*** Block opens ***
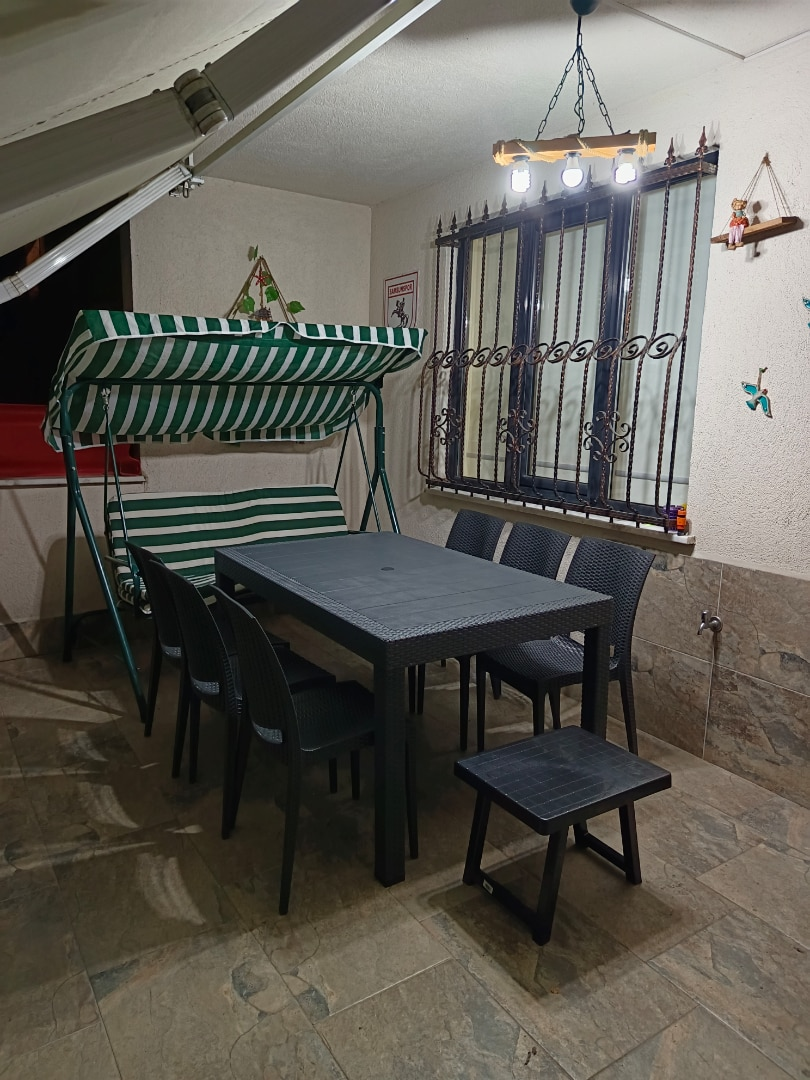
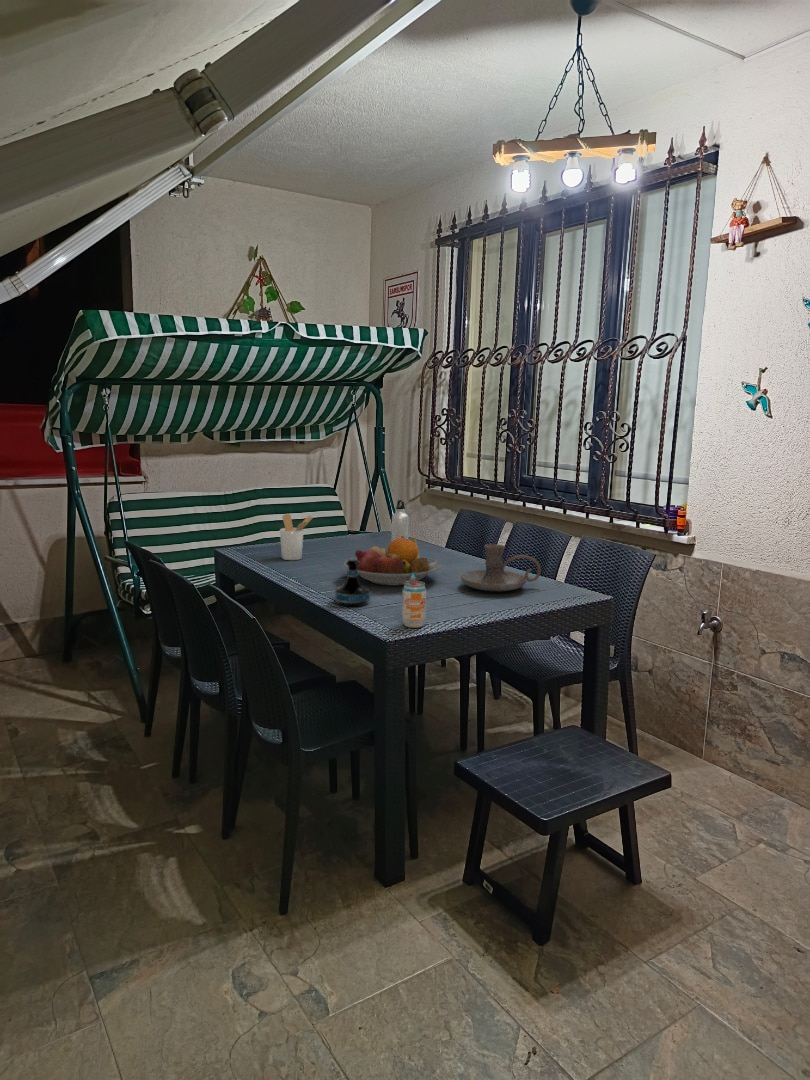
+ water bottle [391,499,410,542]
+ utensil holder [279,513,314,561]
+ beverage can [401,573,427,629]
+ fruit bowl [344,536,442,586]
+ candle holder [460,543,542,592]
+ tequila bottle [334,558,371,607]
*** Block closes ***
▸ WHAT IS BEING ASKED: Word for word, restate every line of the listing, omitting the pictures.

▸ TASK ANSWER:
+ water bottle [391,499,410,542]
+ utensil holder [279,513,314,561]
+ beverage can [401,573,427,629]
+ fruit bowl [344,536,442,586]
+ candle holder [460,543,542,592]
+ tequila bottle [334,558,371,607]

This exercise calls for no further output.